I want them, but I want her to have them more. “Sure,” I say. “You should take anything you want. He’d want you to have his things,” I say. “He loved those books, by the way. He recommended them to anyone that would listen to him.”

She smiles and puts them by the door as she finishes packing the rest of his young adult collection into boxes. “Is this a sell or a keep box, by the way?”

“I’m not sure yet,” I answer. She nods. She continues putting books into boxes until she is too exasperated. “Jesus Christ, how many young adult books can one person read?” she says.

I laugh. “He read them a lot. I mean, like one a week sometimes. And he refused to get them from the library. Which was annoying because I work at the library, but he insisted upon going to the bookstore and buying them. I’d bring them home and he’d just let them sit and collect dust until I returned them.”

She laughs. “That’s my fault,” she says. “When he was a kid, my one luxury was buying books. I never wanted to go to the library.”

“What?” Sacrilege!

She laughs again, embarrassed. “You’re gonna be mad.”

“I am?”

“I hate the way they smell, library books.”

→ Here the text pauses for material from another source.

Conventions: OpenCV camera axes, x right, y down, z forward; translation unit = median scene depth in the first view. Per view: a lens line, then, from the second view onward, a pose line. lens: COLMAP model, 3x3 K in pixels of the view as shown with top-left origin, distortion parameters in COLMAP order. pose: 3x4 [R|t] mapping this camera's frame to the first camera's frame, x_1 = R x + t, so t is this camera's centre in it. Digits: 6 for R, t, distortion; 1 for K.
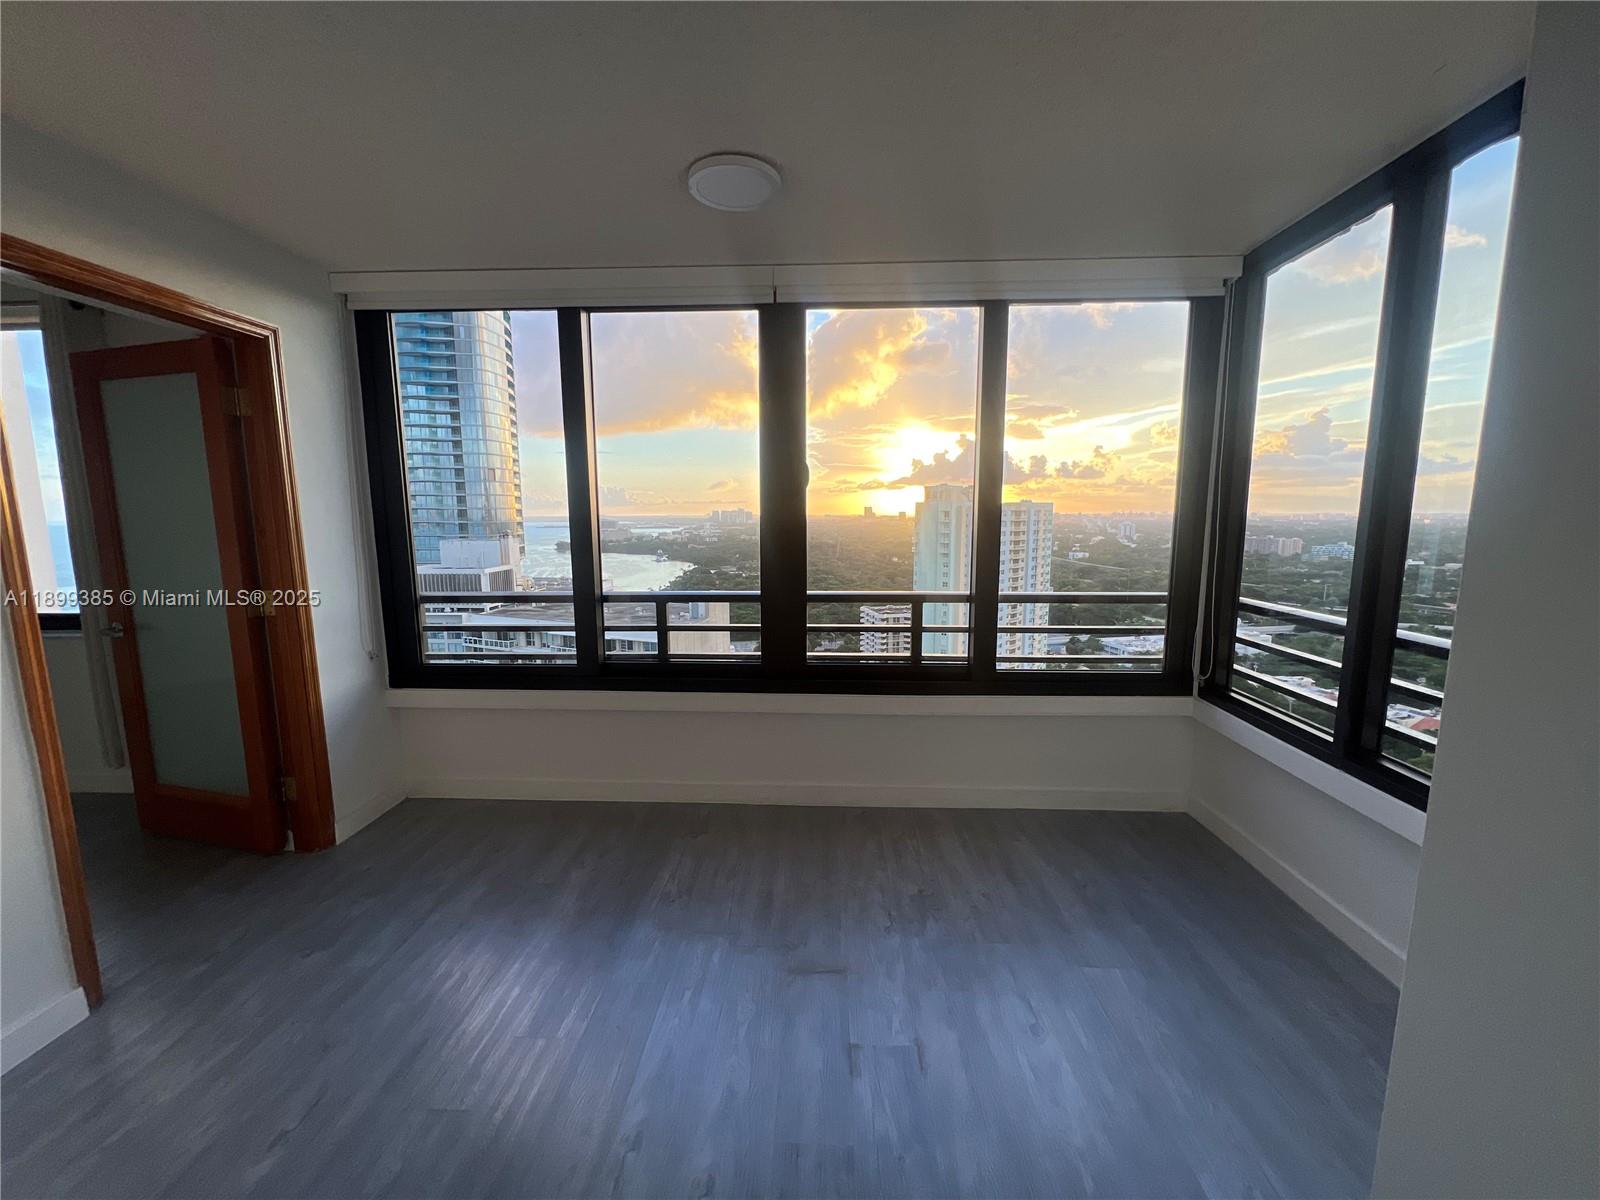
lens RADIAL K [[645.0, 0, 792.9], [0, 645.0, 603.8], [0, 0, 1]] dist [0.001673, -0.000028]
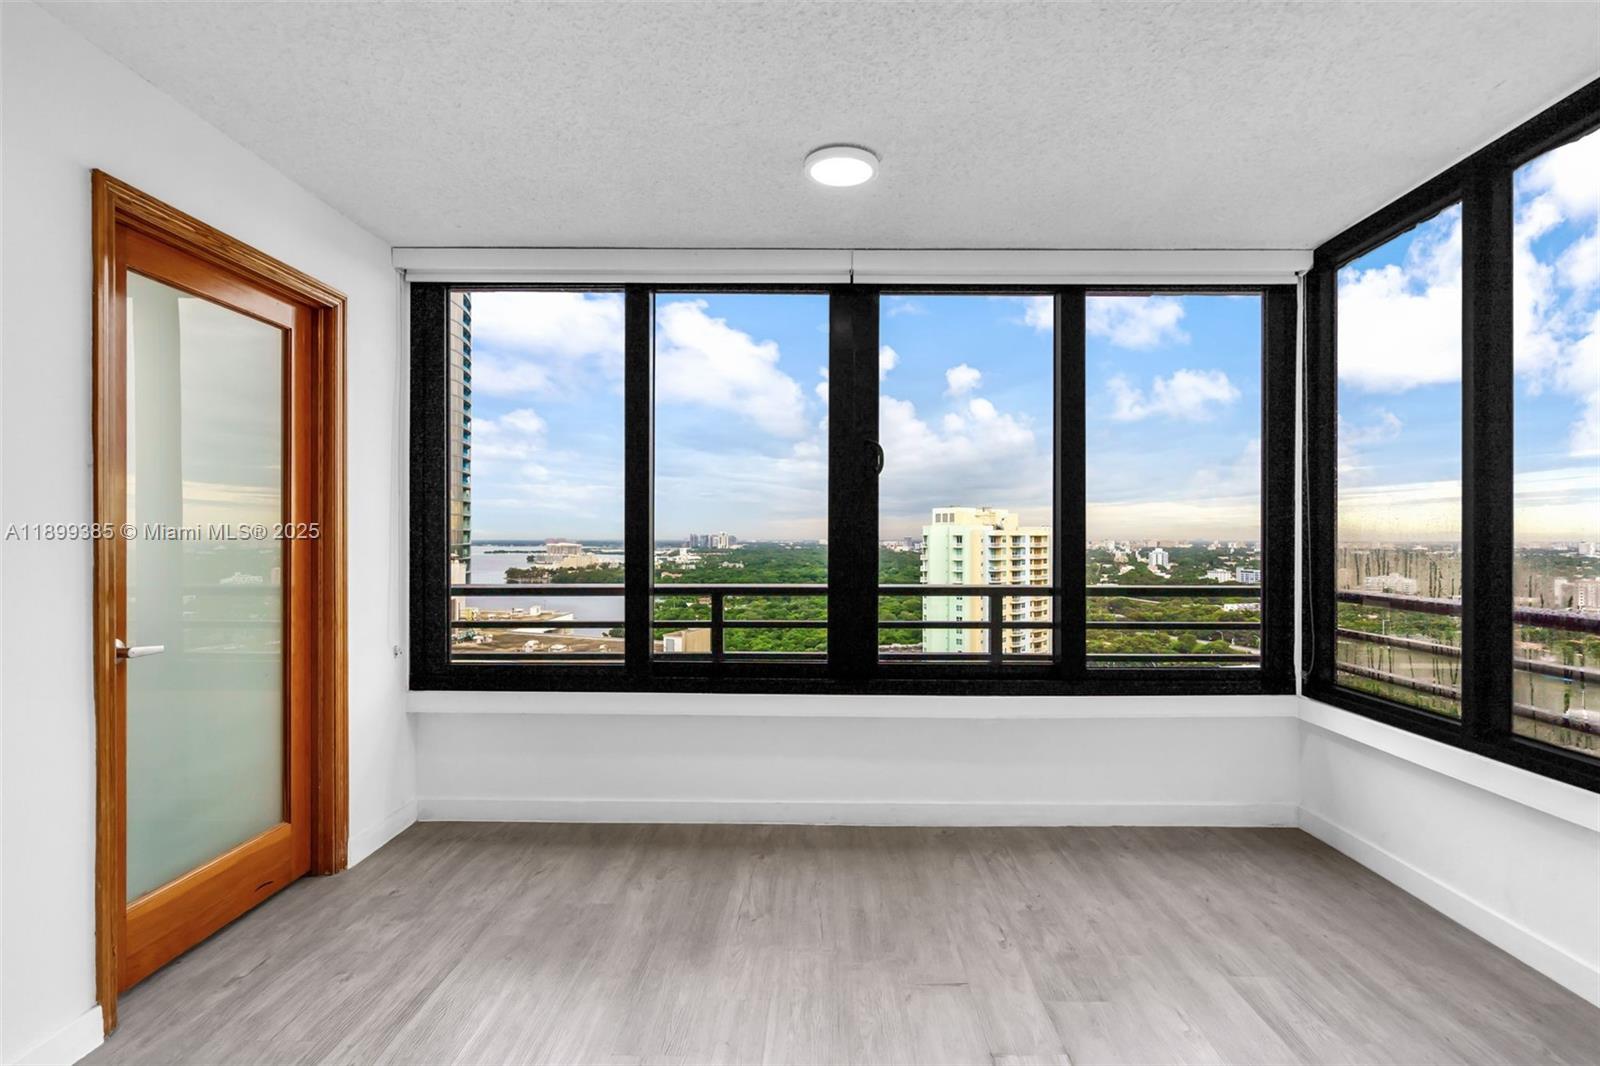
lens RADIAL K [[744.4, 0, 813.6], [0, 744.4, 538.3], [0, 0, 1]] dist [0.000486, 0.000396]
pose [[0.999152, 0.006332, 0.040692, -0.119862], [-0.000642, 0.990383, -0.138349, 0.068512], [-0.041177, 0.138206, 0.989547, -0.064177]]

“You are killing me, Susan. Killing me.” I grab my chest and feign a heart attack. The way library books smell is the best smell in the world, other than the smell of the pillow I have trapped in a plastic bag.

“I know! I know! When Ben was a kid, he’d want to go to the library because they had board games and those chairs with the . . . what are they called? The chairs where they are like this big, soft ball . . . Oh, damn it, what is the word?”

“Beanbag chairs?”

“Yes! He used to love sitting in beanbag chairs, and I would make him go to the bookstore with me instead so I could buy books that didn’t smell musty. Totally my fault. I’m sorry.”

“You are forgiven,” I say, although I’m still hung up on the fact that she doesn’t like the smell of library books.





MAY


I got home and Ben was still in bed. He’d been staring at the ceiling for the past hour and a half. It took me forever to get to the rental place in that huge truck, and then I picked up his car that he left there and headed home, only to remember he wanted dinner. I picked up McDonald’s and made my way home.